The way this is described per the blog is just not sufficient for the sweeping titular claim without more robust evaluation without overfitting/p-hacking


I recommend checking out this paper: https://arxiv.org/pdf/2310.16764.pdf. From the concluding section:

"Although the success of ViTs in computer vision is extremely impressive, in our view there is no strong evidence to suggest that pre-trained ViTs outperform pre-trained ConvNets when evaluated fairly."

Neural networks can be unpredictable, and there's evidence that questions how important transformers' lack of inductive bias (at scale) really is.


The >10 fingers problem should be solved via higher quality data or conditioning rather than a better model architecture.


Are you suggesting AI generates images of people with more than 10 fingers because there are too many pictures of people with more than 10 fingers in the input data? That seems unlikely..


Higher quality could also mean the description attached to the original images in the dataset. If you were to describe a picture of someone you would never specifically call out the fact that they have 5 fingers per hand, we take it for granted, so that kind of information may never appear in the dataset.

But I think what the grant parent means by conditioning is non-textual conditioning, like ControlNet. This will always be more powerful than trying to describe something by text. Think about the description of a character in a novel vs the movie adaptation.


In some pictures not all 5 fingers on a hand are visible, so maybe it appears that humans have a variable amount of fingers?


Humans with less than 5 fingers per hand do indeed exist. How does that lead to a default of 7?


I meant more because people are holding objects or their hand is just at an angle where all fingers are not visible in the picture.

I don't understand how neutral networks operate, but my layman's guess is that when you sometimes see hands with 5 fingers visible, sometimes 4, sometimes 3, sometimes 2, sometimes 1, and sometimes 0, then it's not immediately apparent that it means that every hand has between 5 and 0 fingers.

Think of it this way, if the AI has ever only seen houses with a maximum of 10 windows in it's entire training set, is it so unthinkable that it sometimes draws a house with 12 windows? that's a "sensible" understanding about how houses have a variable amount of windows. It just doesn't work for fingers.

I'm sure the same issue would arise if humans had other body parts that came in large quantities, but almost everything else is either 1 or 2 like the nose or eyes.


Counting fingers is how humans do it, not necessarily how AI does. On a five-fingered hand, fingers are more likely to have neighbors than not. Why wouldn't the default be infinite fingers?


People holding hands, people high-fiving, etc.


Yes, but if AI cannot solve the fingers problem, then can it reliably generate images of things which we have relatively few example images of? We have an enormous amount of images of hands.
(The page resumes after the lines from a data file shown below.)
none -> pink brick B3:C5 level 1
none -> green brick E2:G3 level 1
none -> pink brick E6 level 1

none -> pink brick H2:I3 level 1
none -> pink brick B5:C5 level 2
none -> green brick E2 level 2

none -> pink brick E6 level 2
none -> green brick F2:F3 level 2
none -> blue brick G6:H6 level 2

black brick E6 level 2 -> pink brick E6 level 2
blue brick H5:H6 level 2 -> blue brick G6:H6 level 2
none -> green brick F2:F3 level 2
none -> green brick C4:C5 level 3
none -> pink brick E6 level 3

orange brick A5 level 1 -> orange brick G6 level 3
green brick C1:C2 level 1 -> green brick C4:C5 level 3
it's exactly the reverse: the issues with generative AI isn't the data anymore, but the models that are not able to understand the data


Outside of the work to study and improve available technologies ("how far can we push a hammer"),

you do not draw an individual with anomalous hands because you have an ontological model in which "humans normally have five fingers per hand".
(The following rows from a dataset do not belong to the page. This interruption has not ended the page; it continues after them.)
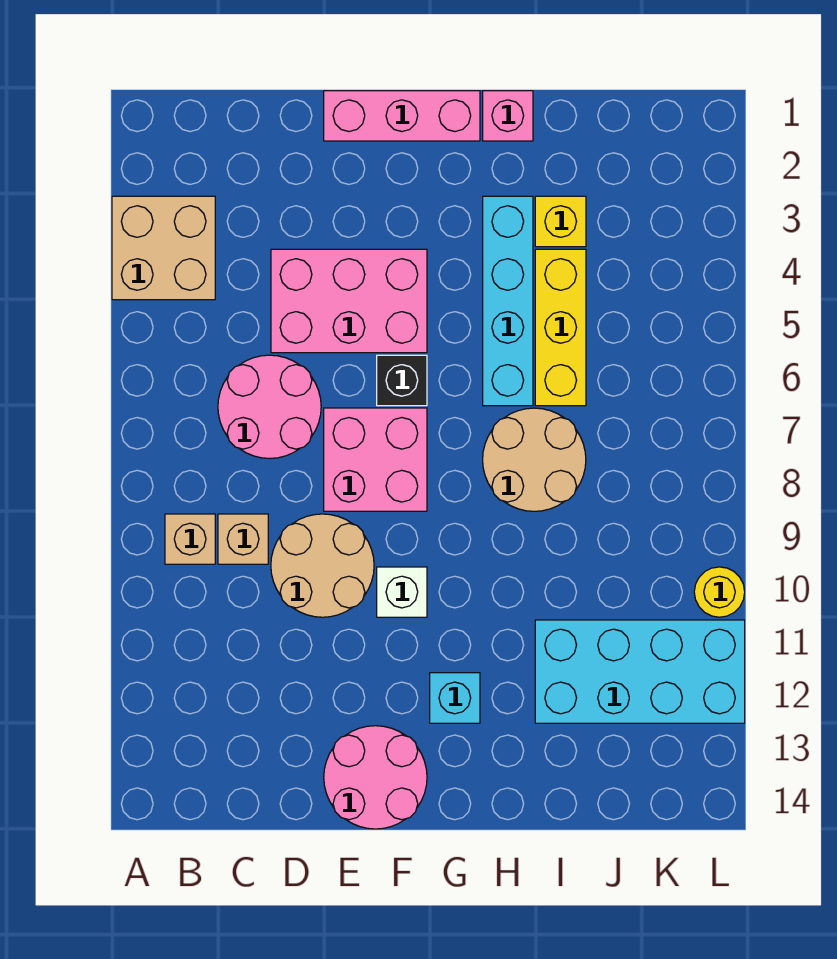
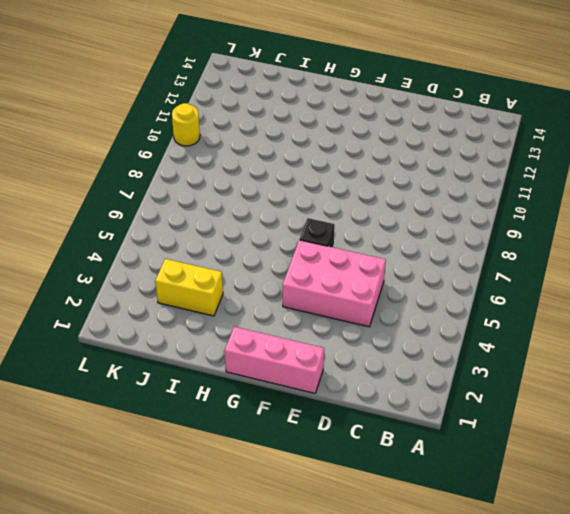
yellow brick I3:J3 level 1 -> yellow brick I3 level 1
none -> tan brick A3:B4 level 1
none -> tan brick B9 level 1
none -> pink round brick C6:D7 level 1

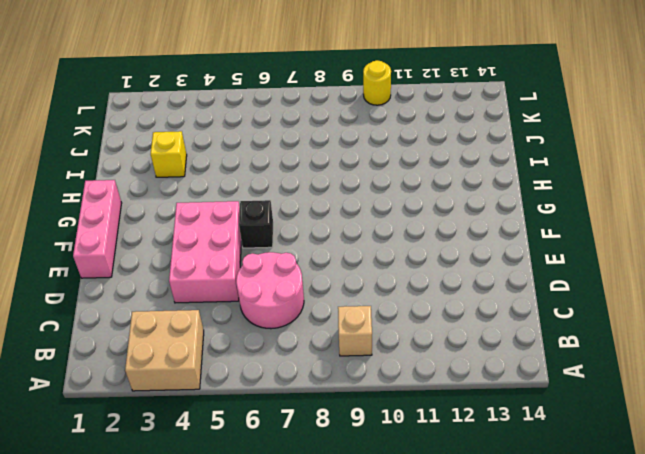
none -> tan brick C9 level 1
none -> tan round brick D9:E10 level 1
none -> pink brick E7:F8 level 1

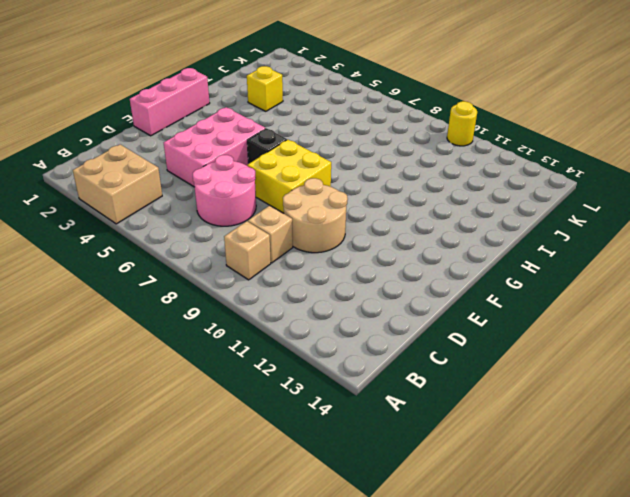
yellow brick E7:F8 level 1 -> pink brick E7:F8 level 1
none -> pink round brick E13:F14 level 1
none -> white brick F10 level 1
none -> cyan brick G12 level 1

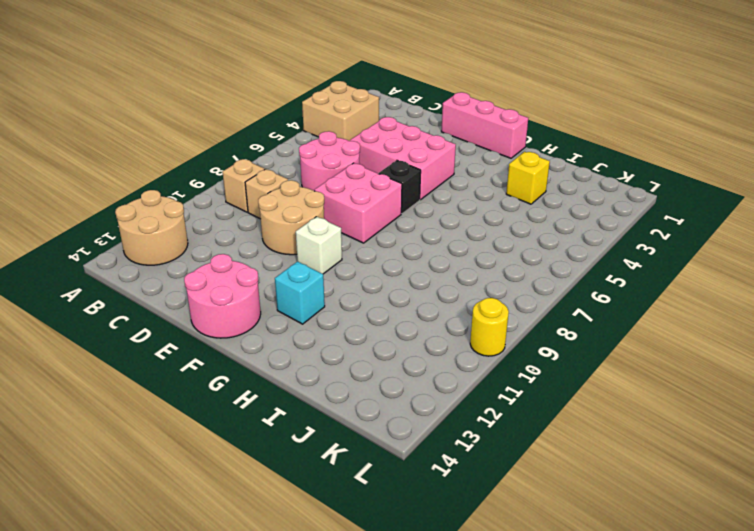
tan round brick A12:B13 level 1 -> tan round brick H7:I8 level 1
none -> pink brick H1 level 1
none -> cyan brick H3:H6 level 1
none -> yellow brick I4:I6 level 1

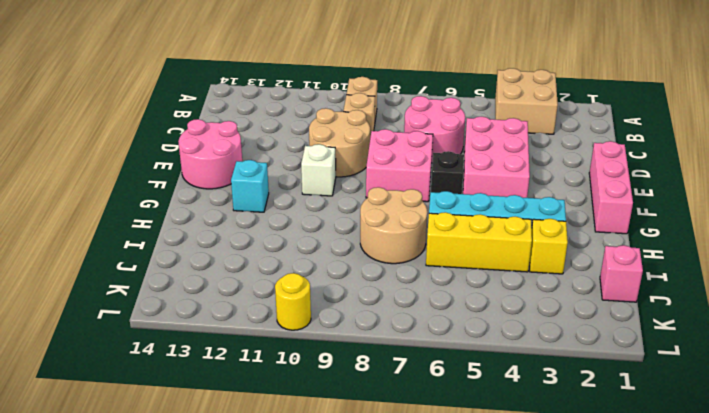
pink brick J1 level 1 -> pink brick H1 level 1
none -> cyan brick I11:L12 level 1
Knowing "how the world works" is the appropriate source for subsequent expression of a representation.

Somewhere in the architecture a world model should be formed.


This will be big for FPGAs - adders are extremely cheap compared to multipliers and other DSP blocks.
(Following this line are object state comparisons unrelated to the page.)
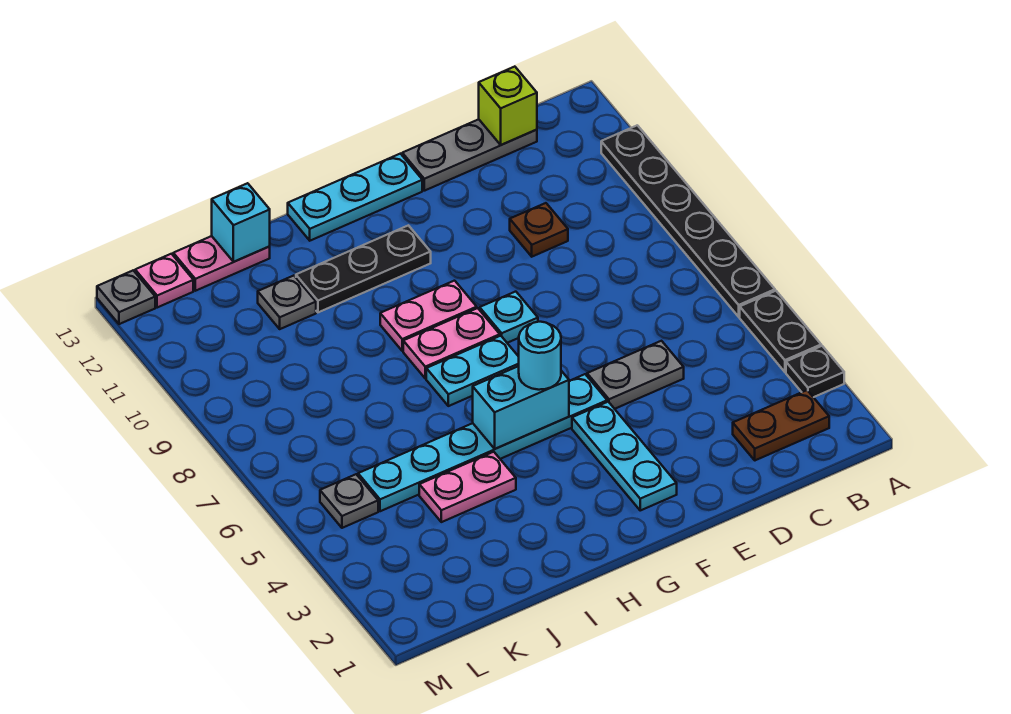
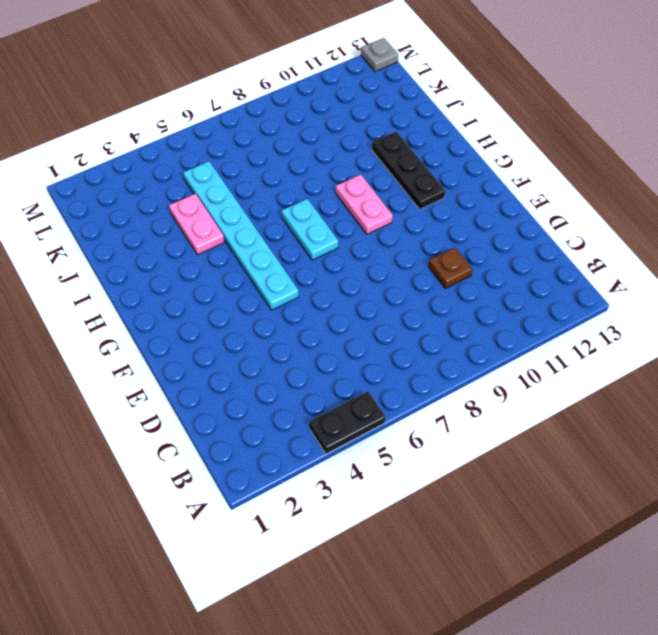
none -> black plate A3 level 1
none -> black plate A6:A11 level 1
none -> brown plate B2:C2 level 1

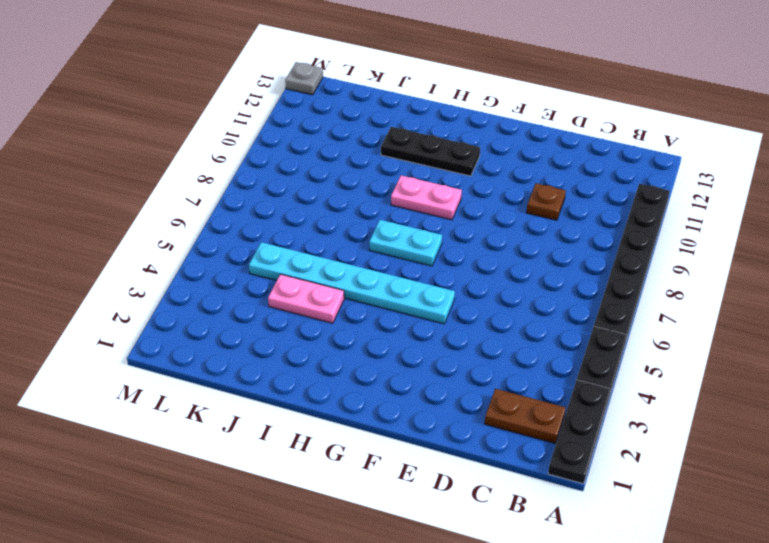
black plate A1:A3 level 1 -> black plate A3 level 1
none -> grey plate C13:E13 level 1
none -> grey plate D5:E5 level 1
none -> cyan plate F2:F4 level 1

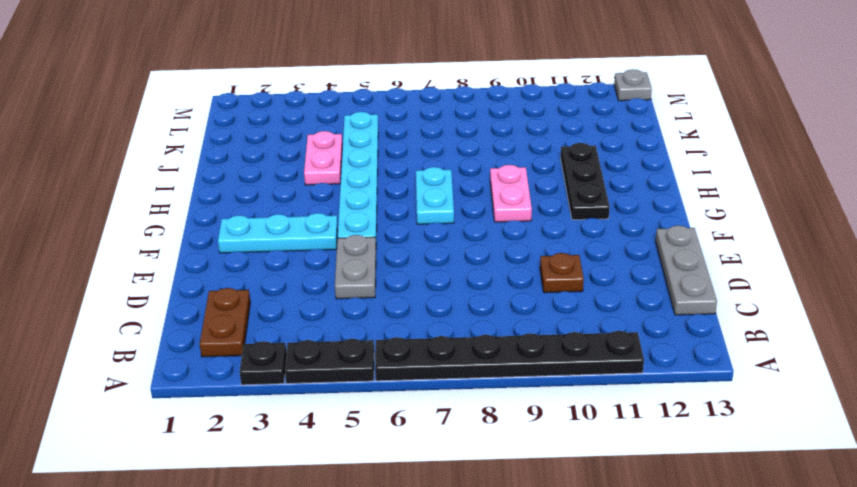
none -> cyan plate F8 level 1
none -> cyan plate F13:H13 level 1
none -> pink plate G8:H8 level 1

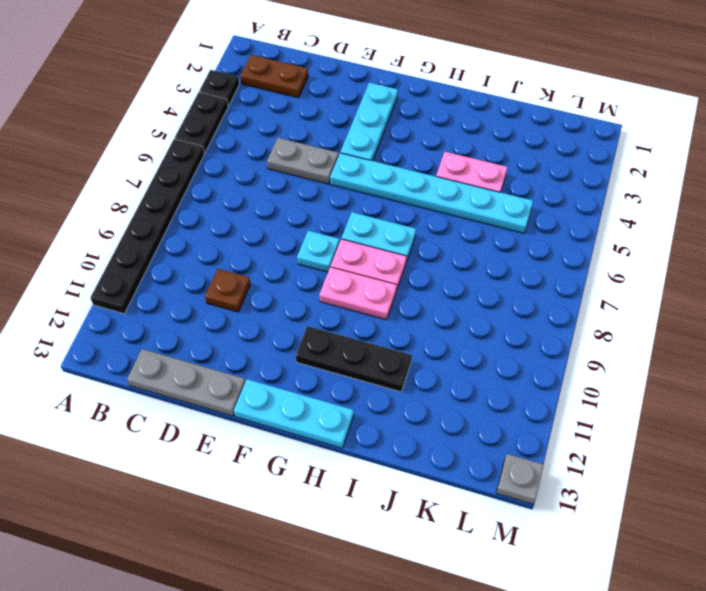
none -> grey plate J11 level 1
none -> pink plate J13:K13 level 1
none -> grey plate L5 level 1

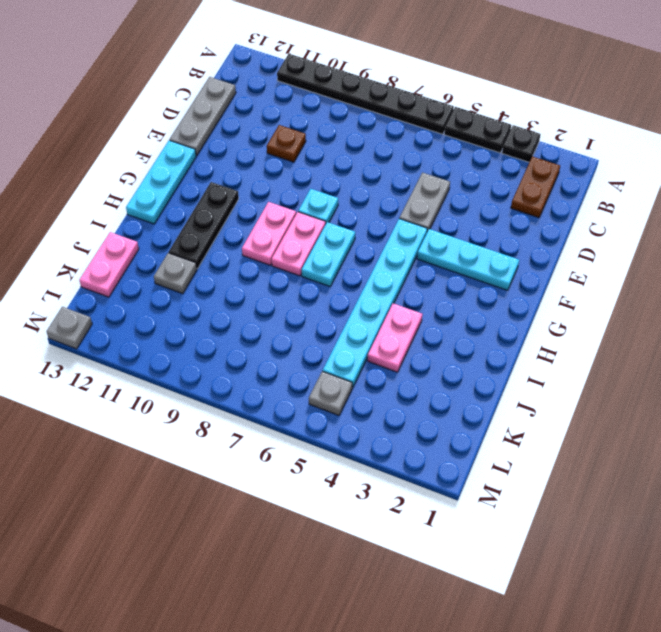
none -> pink plate L13 level 1
none -> lime brick C13 level 2
none -> cyan brick G5:H5 level 2

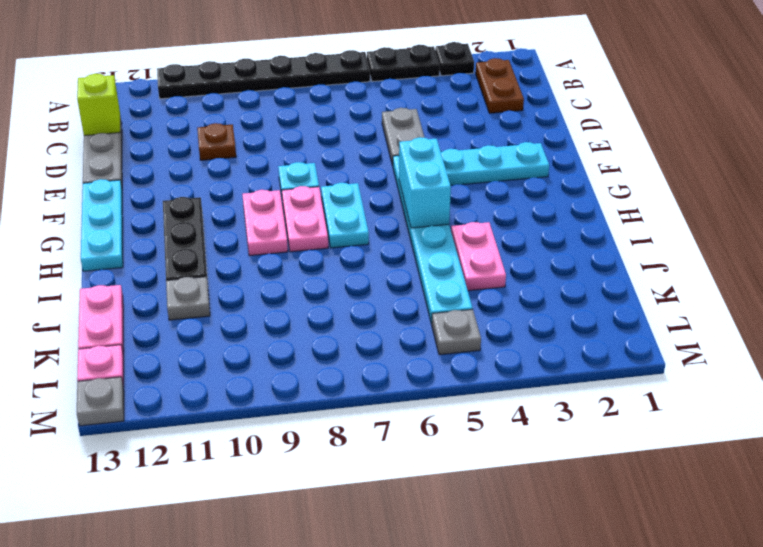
none -> cyan brick J13 level 2
none -> cyan round brick G5 level 3

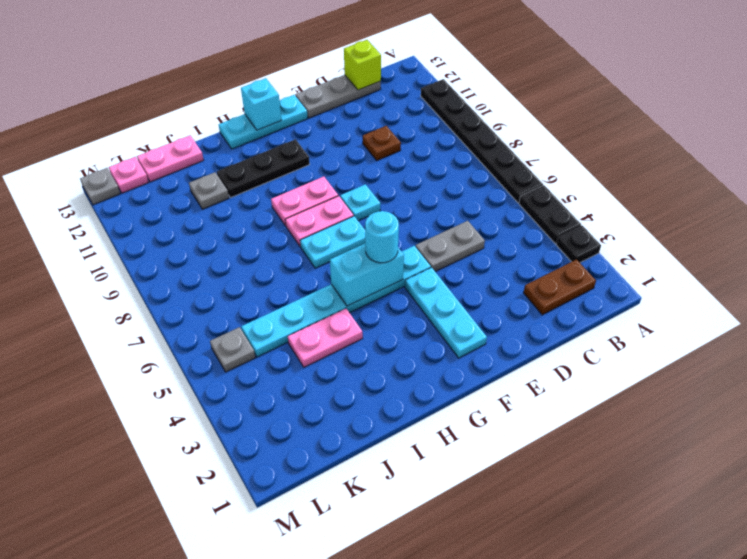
cyan brick G13 level 2 -> cyan brick J13 level 2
Multipliers for eg 8 bit or 4 bit floating point values should also be pretty cheap? (I assume multipliers have a cost that grows quadratically with the number of bits?)


You use DSPs for that. Effinix has direct bfloat16 support in their FPGAs. The real game changer is using the carry chain with your LUT based adders. Assuming 16 LUTs, you could be getting 11 teraops out of a Ti180 using a few watts. Of course that is just a theoretical number though but I could imagine using four FPGAs for speech recognition and synthesis and vision based LLMs operating in real time.